Он принял мое предложение с восторгом.

– Надеюсь, что это в последний раз выше цыганское «я» берет верх над благоразумным, – сказала ему по этому поводу моя жена, не одобрявшая всей нашей затеи.

– Надеюсь, – ответил Морев, – привезу из Нью-Йорка халат и длинную американскую трубку.
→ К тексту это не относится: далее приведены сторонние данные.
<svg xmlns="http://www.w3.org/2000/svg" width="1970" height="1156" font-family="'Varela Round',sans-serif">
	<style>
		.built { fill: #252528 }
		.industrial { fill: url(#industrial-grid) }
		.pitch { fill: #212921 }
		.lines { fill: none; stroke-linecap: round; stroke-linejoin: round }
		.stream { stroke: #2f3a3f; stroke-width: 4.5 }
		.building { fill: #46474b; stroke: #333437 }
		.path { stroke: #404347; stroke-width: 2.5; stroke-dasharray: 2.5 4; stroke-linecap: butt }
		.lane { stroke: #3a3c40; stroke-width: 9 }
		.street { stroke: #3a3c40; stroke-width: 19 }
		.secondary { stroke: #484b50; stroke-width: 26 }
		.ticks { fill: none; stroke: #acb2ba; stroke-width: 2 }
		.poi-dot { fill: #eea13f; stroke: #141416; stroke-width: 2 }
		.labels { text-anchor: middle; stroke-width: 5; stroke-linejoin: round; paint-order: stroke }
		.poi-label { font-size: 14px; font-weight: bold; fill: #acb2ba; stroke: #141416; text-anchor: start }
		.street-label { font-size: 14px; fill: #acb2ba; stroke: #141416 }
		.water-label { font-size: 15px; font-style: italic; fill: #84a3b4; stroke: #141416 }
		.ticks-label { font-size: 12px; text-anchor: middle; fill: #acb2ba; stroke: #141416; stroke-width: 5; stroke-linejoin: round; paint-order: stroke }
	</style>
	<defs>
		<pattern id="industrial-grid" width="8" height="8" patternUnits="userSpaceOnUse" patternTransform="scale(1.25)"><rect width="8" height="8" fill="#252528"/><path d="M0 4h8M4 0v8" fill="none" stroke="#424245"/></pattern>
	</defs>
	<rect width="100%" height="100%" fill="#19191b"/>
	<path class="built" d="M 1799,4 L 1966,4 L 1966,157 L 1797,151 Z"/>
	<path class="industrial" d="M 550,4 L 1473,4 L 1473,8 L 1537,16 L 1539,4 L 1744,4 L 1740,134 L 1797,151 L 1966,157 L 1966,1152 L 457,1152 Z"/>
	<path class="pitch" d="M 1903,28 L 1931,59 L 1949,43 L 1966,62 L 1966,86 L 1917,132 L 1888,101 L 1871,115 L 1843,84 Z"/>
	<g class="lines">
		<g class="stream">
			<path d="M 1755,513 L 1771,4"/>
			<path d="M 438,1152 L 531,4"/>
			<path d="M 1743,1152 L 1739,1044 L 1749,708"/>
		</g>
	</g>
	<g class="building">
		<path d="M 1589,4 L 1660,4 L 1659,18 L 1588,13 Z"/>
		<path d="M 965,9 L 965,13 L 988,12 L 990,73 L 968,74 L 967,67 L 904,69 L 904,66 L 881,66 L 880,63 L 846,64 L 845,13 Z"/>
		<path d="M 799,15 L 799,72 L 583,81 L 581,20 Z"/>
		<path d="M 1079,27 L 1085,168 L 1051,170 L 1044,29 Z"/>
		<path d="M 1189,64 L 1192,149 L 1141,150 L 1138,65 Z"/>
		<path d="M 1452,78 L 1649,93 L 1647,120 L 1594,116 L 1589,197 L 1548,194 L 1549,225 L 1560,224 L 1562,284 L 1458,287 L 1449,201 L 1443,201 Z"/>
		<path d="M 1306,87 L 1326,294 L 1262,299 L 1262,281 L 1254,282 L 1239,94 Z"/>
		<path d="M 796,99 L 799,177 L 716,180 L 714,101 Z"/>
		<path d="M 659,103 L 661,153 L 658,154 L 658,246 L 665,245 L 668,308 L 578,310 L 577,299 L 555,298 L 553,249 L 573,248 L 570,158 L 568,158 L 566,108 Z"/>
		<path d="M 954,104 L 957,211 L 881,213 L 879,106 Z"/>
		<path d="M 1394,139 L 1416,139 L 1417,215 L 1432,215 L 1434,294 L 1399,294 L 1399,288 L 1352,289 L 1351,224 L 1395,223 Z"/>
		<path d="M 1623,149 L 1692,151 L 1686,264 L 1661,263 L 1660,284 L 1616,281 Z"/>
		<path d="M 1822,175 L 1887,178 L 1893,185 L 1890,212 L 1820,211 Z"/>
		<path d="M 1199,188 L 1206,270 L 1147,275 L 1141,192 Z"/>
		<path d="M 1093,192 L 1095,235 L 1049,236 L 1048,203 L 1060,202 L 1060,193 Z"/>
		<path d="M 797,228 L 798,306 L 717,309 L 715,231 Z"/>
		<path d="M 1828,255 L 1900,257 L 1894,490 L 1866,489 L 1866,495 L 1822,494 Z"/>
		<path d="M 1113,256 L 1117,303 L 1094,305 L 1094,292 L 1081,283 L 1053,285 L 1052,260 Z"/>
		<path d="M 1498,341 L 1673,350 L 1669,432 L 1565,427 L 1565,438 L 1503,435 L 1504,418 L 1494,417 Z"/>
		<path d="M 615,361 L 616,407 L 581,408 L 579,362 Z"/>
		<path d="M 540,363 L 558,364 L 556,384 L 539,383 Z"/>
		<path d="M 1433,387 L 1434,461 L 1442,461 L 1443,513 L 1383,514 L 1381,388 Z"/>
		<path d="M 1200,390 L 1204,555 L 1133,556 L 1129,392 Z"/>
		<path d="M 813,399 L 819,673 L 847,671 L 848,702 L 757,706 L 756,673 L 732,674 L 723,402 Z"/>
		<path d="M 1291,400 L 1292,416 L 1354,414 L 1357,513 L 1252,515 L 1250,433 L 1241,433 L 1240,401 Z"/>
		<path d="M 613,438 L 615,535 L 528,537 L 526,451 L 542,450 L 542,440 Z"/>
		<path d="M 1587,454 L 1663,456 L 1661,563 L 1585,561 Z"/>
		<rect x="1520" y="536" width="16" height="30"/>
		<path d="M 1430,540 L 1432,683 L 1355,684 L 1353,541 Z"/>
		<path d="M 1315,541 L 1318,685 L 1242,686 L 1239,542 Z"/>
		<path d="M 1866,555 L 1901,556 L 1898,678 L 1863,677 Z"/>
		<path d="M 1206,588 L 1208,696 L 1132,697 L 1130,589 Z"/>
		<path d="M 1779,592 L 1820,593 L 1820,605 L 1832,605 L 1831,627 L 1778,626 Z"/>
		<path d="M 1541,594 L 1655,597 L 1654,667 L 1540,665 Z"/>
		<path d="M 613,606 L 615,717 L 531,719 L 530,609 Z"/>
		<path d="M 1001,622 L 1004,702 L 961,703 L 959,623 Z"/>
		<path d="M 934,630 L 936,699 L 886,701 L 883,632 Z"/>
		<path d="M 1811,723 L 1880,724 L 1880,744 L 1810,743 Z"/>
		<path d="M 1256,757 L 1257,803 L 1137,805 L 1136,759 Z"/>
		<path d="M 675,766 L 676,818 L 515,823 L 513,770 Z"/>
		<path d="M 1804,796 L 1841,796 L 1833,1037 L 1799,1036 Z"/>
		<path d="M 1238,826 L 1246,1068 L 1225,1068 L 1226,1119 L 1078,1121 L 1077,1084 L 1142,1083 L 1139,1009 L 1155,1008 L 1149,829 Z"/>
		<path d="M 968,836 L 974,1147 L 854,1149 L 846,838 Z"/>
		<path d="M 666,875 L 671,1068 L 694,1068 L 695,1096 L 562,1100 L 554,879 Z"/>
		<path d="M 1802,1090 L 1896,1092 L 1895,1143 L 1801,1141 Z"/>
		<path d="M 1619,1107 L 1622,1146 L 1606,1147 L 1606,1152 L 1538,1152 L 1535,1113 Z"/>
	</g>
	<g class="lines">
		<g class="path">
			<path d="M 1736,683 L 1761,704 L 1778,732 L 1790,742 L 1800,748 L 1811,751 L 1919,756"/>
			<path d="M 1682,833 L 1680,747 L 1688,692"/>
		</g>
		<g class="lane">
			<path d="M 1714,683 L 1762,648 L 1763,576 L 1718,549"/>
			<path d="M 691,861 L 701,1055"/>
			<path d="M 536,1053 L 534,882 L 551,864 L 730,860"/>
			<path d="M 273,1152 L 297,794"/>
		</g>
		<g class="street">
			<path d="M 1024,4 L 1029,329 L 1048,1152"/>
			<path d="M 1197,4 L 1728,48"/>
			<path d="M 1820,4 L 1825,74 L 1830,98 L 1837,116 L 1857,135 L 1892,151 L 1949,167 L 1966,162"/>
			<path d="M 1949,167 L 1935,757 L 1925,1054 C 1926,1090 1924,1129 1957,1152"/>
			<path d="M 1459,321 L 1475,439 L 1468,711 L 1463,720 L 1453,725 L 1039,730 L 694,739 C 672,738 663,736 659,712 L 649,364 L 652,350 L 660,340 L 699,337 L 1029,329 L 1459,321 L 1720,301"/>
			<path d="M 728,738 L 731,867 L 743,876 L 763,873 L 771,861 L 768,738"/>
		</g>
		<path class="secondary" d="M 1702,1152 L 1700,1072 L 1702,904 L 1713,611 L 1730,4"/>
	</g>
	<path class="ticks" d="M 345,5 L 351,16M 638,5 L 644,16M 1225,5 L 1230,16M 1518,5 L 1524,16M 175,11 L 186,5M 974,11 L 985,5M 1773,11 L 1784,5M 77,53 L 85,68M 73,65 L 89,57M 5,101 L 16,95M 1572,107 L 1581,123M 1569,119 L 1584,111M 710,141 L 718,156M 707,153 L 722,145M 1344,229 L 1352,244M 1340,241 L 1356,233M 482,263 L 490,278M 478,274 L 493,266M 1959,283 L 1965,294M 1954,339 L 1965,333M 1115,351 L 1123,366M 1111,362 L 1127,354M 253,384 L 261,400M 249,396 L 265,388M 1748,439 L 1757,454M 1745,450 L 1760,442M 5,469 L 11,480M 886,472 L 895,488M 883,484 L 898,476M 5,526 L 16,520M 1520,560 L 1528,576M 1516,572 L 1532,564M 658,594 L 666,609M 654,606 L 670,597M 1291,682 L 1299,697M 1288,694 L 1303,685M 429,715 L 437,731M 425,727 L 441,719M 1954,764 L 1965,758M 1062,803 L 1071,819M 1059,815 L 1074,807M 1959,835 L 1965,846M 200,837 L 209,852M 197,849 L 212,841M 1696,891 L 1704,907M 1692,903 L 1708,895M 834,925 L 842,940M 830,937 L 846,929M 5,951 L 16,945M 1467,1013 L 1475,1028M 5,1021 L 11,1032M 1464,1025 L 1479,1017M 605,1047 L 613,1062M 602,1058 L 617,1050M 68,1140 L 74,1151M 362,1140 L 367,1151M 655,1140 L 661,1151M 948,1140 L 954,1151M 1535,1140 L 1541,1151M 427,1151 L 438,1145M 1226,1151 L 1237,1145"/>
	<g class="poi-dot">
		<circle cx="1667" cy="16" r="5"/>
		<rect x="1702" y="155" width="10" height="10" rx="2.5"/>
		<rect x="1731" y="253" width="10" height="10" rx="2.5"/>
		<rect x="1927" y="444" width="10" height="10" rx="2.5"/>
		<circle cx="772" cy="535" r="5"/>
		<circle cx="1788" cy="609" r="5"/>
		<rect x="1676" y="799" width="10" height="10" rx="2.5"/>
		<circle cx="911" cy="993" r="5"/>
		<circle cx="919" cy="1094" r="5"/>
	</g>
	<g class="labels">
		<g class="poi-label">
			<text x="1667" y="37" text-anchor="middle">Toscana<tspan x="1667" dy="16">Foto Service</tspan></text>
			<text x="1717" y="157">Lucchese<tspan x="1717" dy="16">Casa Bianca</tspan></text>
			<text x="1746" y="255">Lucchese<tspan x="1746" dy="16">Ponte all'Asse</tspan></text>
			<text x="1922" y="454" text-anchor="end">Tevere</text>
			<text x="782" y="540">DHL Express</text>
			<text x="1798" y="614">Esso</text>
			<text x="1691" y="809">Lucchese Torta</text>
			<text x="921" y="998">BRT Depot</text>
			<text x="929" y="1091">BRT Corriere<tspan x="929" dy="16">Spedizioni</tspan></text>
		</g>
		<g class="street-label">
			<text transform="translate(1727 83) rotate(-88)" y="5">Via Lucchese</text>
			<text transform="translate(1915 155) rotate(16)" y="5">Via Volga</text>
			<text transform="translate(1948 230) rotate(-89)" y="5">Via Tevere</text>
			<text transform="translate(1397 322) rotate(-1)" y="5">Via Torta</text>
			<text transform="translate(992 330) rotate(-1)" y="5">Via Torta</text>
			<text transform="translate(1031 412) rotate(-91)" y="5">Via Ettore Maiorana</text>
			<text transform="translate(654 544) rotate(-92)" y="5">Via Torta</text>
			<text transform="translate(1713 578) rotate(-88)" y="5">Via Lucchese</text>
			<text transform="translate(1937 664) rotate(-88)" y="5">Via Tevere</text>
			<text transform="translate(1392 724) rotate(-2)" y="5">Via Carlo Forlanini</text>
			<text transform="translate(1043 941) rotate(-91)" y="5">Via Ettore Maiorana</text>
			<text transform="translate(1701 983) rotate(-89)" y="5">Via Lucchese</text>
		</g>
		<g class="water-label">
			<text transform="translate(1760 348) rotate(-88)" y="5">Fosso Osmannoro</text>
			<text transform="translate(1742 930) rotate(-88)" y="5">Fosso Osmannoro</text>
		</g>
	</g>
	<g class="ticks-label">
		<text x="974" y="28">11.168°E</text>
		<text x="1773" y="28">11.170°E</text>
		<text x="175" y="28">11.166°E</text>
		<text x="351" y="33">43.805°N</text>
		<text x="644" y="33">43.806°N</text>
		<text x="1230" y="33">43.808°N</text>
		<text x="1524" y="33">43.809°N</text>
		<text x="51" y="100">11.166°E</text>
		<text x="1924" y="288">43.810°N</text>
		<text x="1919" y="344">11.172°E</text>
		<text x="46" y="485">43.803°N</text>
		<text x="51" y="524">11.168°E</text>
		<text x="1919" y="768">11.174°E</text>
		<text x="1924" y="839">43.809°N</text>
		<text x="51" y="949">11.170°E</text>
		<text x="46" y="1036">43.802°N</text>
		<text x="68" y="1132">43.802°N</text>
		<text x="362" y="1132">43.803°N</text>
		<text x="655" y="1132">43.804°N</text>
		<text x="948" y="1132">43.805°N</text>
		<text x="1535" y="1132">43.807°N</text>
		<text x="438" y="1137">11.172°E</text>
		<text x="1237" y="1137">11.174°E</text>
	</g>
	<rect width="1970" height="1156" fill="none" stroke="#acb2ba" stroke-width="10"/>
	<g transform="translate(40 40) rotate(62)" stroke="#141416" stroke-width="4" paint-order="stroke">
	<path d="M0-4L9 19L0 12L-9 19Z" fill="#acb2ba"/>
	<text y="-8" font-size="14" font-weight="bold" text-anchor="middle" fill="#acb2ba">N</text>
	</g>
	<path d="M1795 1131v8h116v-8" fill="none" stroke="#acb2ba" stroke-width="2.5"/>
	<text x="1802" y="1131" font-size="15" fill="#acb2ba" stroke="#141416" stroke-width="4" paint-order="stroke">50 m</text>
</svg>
Что касается Сергея Павловича, то он сначала было поморщился, но затем даже выразил свое удовольствие, надавал нам тьму поручений делового и личного характера, и все оставшееся до нашего отъезда время провозился у себя в лаборатории над тщательной регулировкой психографа, настроенного по Юрию.

Я глядел на эти манипуляции с недоверием и странным чувством почти недоброжелательства.

– А знаете ли, – сказал я как-то Юрию: – если верить в действительность работы этих удивительных приборов, мне было бы странно, почти жутко – оставить здесь за собой такого неумолимого, неусыпного соглядатая, от которого не могут скрыться даже сокровенные переживания…

Он повернул голову, и в его глазах мелькнуло что-то вроде испуга.

– Вы знаете, – ответил Юрий нетвердым голосом, – мне у и самому как-то не по себе. Это похоже на сказку, которую я читал когда-то в детстве. Отправляющийся в дальнее и опасное путешествие принц или королевич, не помню уж кто, оставляет на родине волшебный розовый куст, который должен завянуть, если с ним, принцем, случится несчастие. Теперь эта сказка становится явью. С той разницей, что розовый куст принца заменяется головоломным аппаратом с проволочками, рычажками и колесиками моего дядюшки.

– Аминь, – ответил я любимым изречением моего собеседника. – Будем надеяться, что за десять тысяч верст через Атлантический океан он вас не достанет.

Через неделю мы были на борту «General Hegg», который из Кронштадта должен был доставить нас в Ливерпуль, откуда путешествие наше продолжалось на одном из пароходов «Transatlantic Company». Юрий все это время занимался английским языком, объясняясь наполовину звуками, наполовину жестами с матросами и разношерстной публикой 3-го класса, где он легко сводил, по его словам, удивительно интересные знакомства. Мне же во время этого переезда через океан впервые пришлось столкнуться с представителями международной денежной знати.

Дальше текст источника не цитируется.